> Source text
* * * *

"If you have time to spare go by air, if you really have to get there...go by car." Author Unknown

Monday, August 30, 2010

"I Touch Your Boobies, I Love You"

I hear this statement multiple times throughout the day.  I am constantly being groped from behind, below and sometimes a full on frontal assault.  I can't escape and I feel like an object.  I have requested on numerous occasions a little privacy, but it seems to go over his head.  I even grope his boobies, but all he does is laugh.  I can't even sleep topless anymore because I might wake to find him with his hands on my boobs.  It is kind of sweet, but enough is enough.  For the love of Pete (whoever that is) he is three years old now and we stopped nursing a year ago.  Ethan, son, it is time to move on to some of those plastic toys you have and leave my boobies alone.

Sunday, August 22, 2010

Garage Sale Secrets

It has taken many years to figure this out, although in my 22 plus years of being a real grown up I have had very few garage or yard sales, so it has taken awhile to learn you must price things cheap – and I mean like bubble gum machine candy cheap. I usually just give things to Goodwill by boxing it up and putting it on the curb. My feelings were I would rather give it away than sell it for next to nothing – somewhat of a cut-off-your-nose-to-spite-your-face mentality.

We just had the most successful garage sale ever and I think we have had four in the last four years. Of course it helped we had numerous electronic items such as laptops, cell phones, dvd player, vhs player, etc… and I sold a firearm for dirt cheap (didn’t really know what it was worth until I sold it). The bigger items aside we sold all the other stuff for anywhere from fifty cents to three dollars. We started out with about five boxes of stuff and were left with two small boxes for Goodwill.

* * * *

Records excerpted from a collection

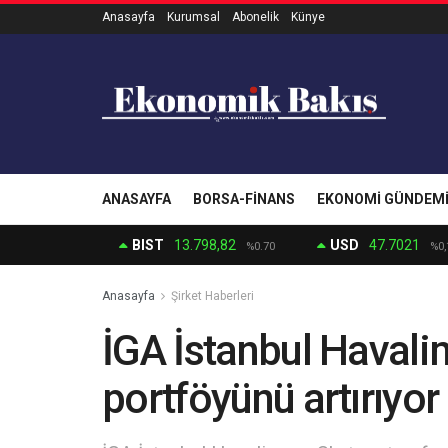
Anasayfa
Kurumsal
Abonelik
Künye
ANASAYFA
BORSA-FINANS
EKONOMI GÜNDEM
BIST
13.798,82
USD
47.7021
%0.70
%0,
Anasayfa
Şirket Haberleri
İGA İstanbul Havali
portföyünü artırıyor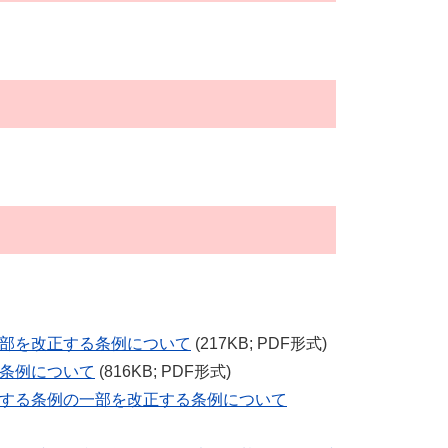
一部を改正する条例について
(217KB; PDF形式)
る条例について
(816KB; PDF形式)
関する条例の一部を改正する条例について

* * * *

> Directions for this task
Print word for word the part of the blog that opens with the words containing "We just had" and closes with "boxes for Goodwill.".

> Exercise response
We just had the most successful garage sale ever and I think we have had four in the last four years. Of course it helped we had numerous electronic items such as laptops, cell phones, dvd player, vhs player, etc… and I sold a firearm for dirt cheap (didn’t really know what it was worth until I sold it). The bigger items aside we sold all the other stuff for anywhere from fifty cents to three dollars. We started out with about five boxes of stuff and were left with two small boxes for Goodwill.